Later, he said, “The problem is, I can’t compete. I’ve done the numbers. I’ve done the numbers, I’ve run the numbers, and I’m having a hard time — we are having a hard time — competing with some of those prices.”

That being said, the response he’s gotten from customers has been great. Several have reached out on Facebook and privately to compliment the quality of the beef. And the family’s work with Danielle’s Drive-Away Cafe is a big help.

With his personal farming experience for most of his life and background for nearly 10 years as a county extension agent with the University of Kentucky, Stallard has seen a lot change over the years.

“One of the things I think farmers and agriculture business is, is it’s adaptable. We’ve been able to adapt through technology, through plant breeding, and to be able to adapt to changes in our environment. Through agriculture and through technology and crop genetics and breeding, we’ve been able to change the corn plant so we can select parent plants for disease resistance, for yield, for drought tolerance.”
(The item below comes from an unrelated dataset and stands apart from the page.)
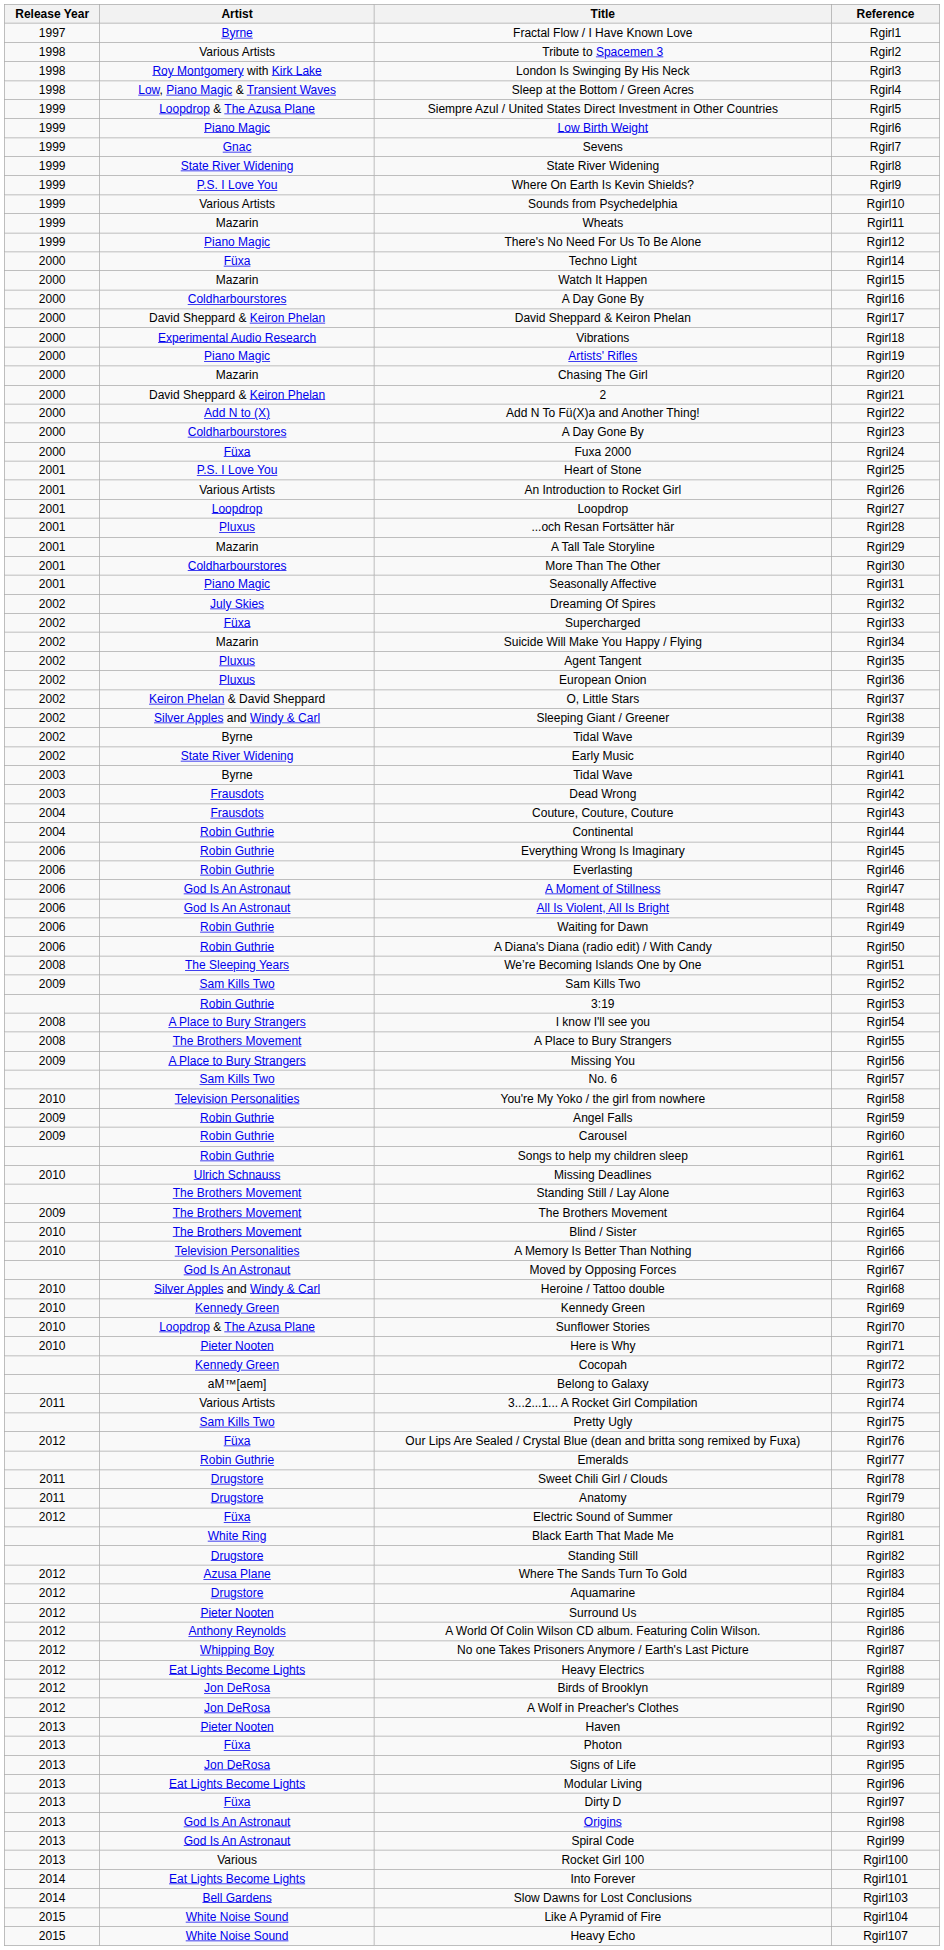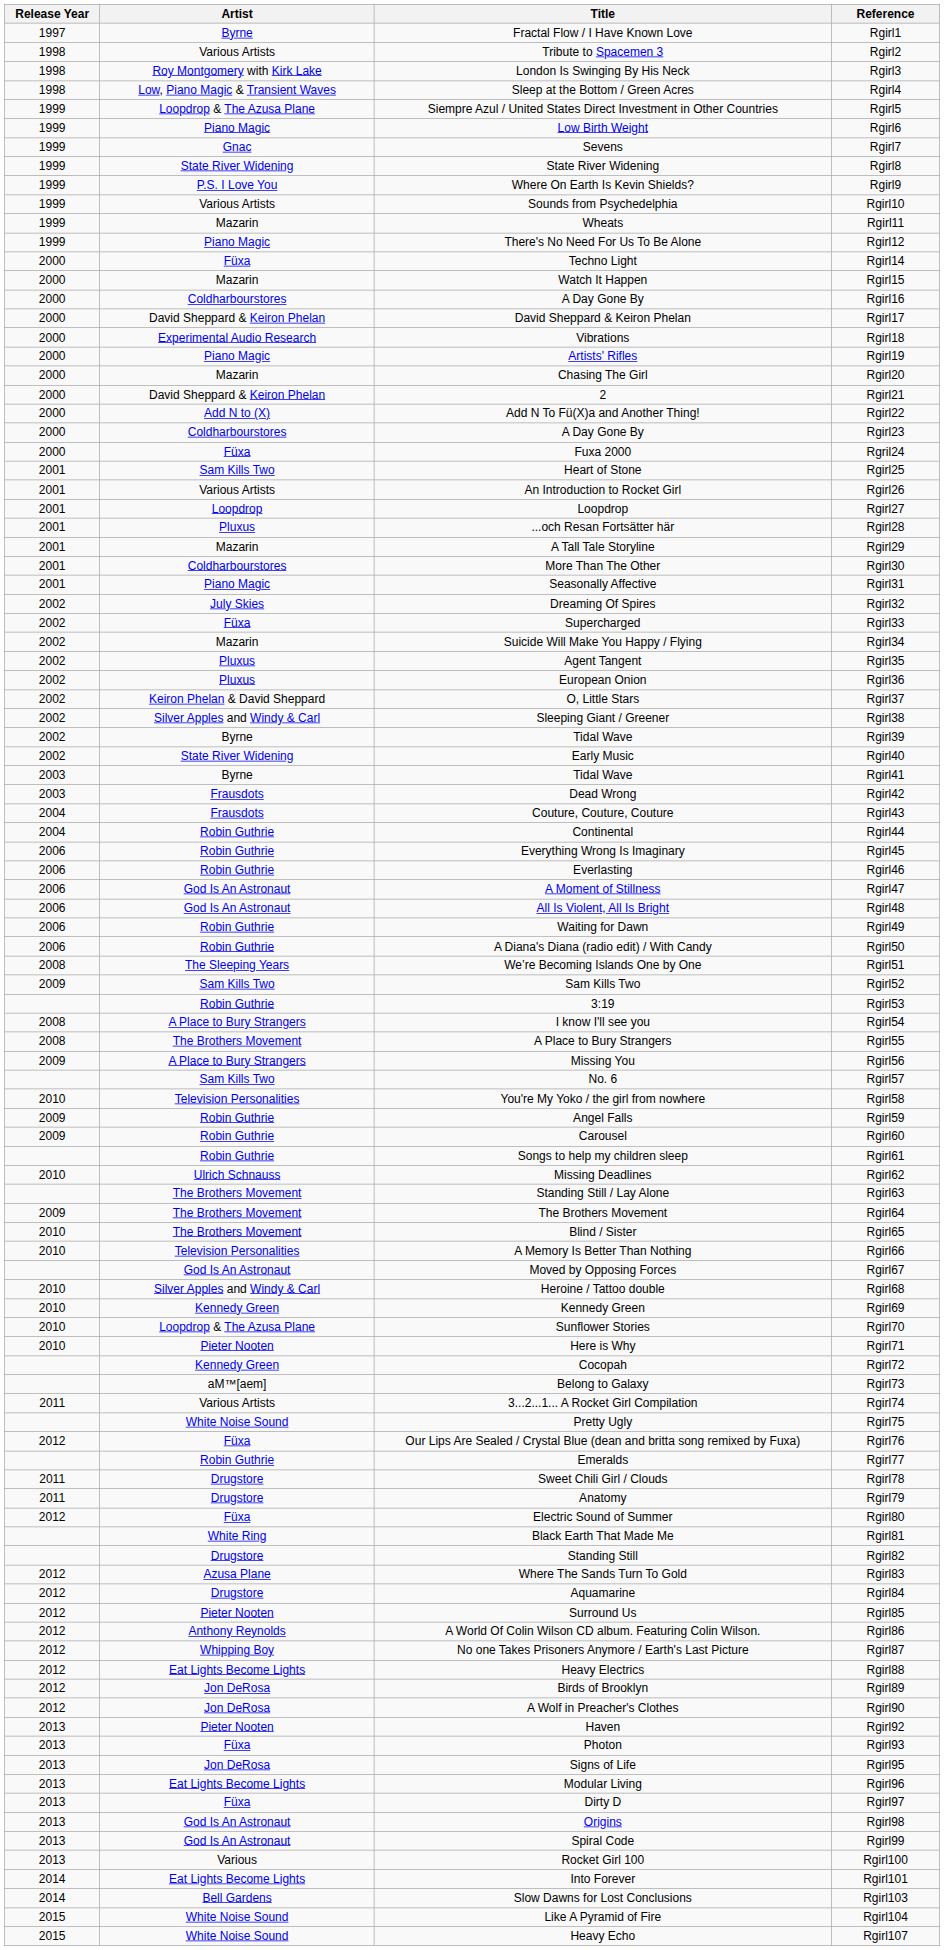Rgirl25 | Artist: P.S. I Love You -> Sam Kills Two
Rgirl75 | Artist: Sam Kills Two -> White Noise Sound
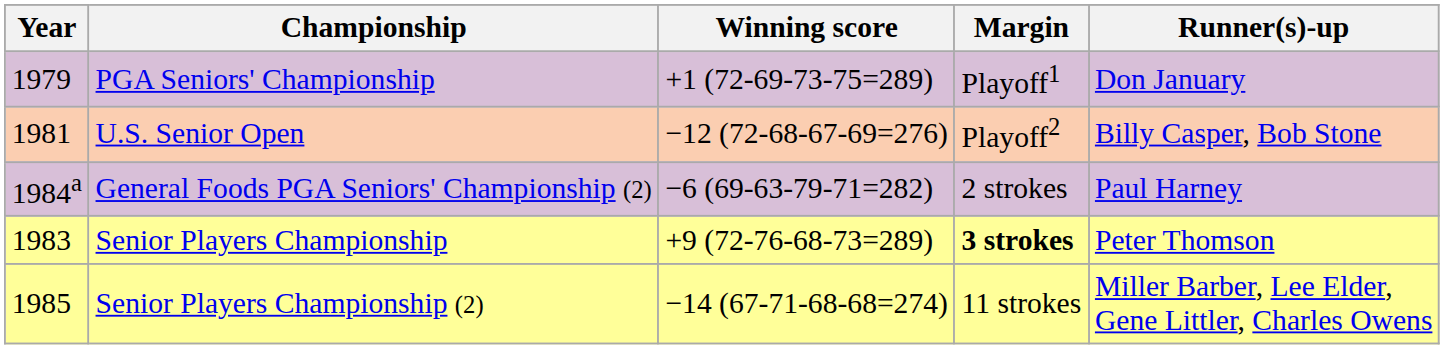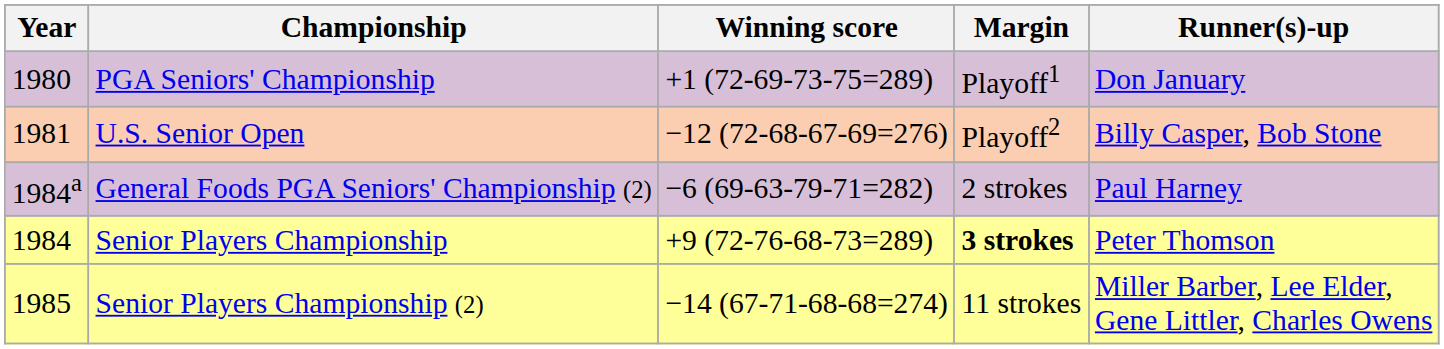PGA Seniors' Championship | Year: 1979 -> 1980
Senior Players Championship | Year: 1983 -> 1984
Later, he said, “Basically what we’ve learned through the years is we can adapt to change in climates by doing on-farm research, and I think that’s one place that land grant universities like the University of Kentucky, they’re so good at.

They’re good at talking with producers, finding out what issues they might have, and trying to help those producers overcome those challenges.”

Miller said when farmers buy crops, they have the blessing of being able to buy locally-owned seed and work with globally-recognized seed companies. A farmer in Iowa, for example, will buy corn crop seeds adapted to their local climate, for example, and a Kentucky farmer will do the same for their climate.

“It’s really amazing, if you get to see any behind-the-scenes of these laboratories these companies are using, the scientists that are doing this plant breeding, all the work and the time,” Miller said. “They’re working on corn hybrids years in advance.”

And as an agriculture community, farmers need to dig into their “toolboxes” to manage challenges that arise, Stallard said. For example, “We are seeing some plants that are naturally changing and becoming glyphosate-resistant,” he said. There’s controversy surrounding the use of glyphosate, too.

However, he said, glyphosate, an herbicide, is not an “end-all, be-all” — it’s simply one available tool for farmers.

The agriculture community in Kentucky is far-reaching and diverse, Miller said. Resources available include extension services, specialists, farm service agencies, the natural resource conservation service, cattleman’s associations, the Kentucky beef network and the Kentucky Farm Bureau.

“We’ve got very diverse networking opportunity here in the state,” Miller said.